*Task*: Please report every line of the records that contains the word "autocollant", copying each line in full. Matches must have the same case.

*Data*:
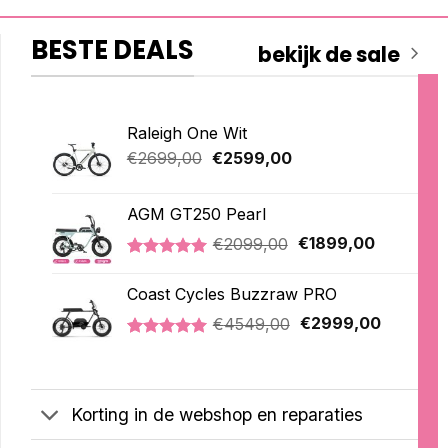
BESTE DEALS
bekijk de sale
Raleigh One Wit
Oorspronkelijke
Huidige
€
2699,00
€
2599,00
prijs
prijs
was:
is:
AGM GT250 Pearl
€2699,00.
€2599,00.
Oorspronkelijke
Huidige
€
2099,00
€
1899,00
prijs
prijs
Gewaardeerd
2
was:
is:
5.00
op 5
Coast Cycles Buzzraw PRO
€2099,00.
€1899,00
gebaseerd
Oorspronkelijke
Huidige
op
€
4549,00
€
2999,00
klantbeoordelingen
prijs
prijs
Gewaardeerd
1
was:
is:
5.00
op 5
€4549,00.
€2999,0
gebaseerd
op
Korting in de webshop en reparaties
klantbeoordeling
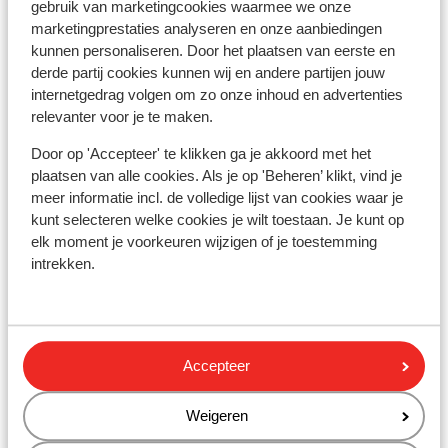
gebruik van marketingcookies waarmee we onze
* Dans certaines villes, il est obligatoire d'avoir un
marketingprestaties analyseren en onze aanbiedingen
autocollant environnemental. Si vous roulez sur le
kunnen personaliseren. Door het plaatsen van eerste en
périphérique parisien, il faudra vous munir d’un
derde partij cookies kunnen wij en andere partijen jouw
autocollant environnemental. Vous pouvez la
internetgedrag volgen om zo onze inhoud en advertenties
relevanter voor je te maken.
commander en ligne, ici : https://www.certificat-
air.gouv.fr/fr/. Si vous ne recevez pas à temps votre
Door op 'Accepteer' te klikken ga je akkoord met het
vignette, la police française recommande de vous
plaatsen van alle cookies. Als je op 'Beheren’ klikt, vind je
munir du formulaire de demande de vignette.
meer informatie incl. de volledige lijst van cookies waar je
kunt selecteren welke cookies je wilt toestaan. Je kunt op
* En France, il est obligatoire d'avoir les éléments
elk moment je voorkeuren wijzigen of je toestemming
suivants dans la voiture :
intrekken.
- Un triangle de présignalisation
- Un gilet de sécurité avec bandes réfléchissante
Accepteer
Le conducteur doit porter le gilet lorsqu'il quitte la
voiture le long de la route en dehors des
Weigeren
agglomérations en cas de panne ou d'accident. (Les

*Reply to the task*:
autocollant environnemental. Si vous roulez sur le
autocollant environnemental. Vous pouvez la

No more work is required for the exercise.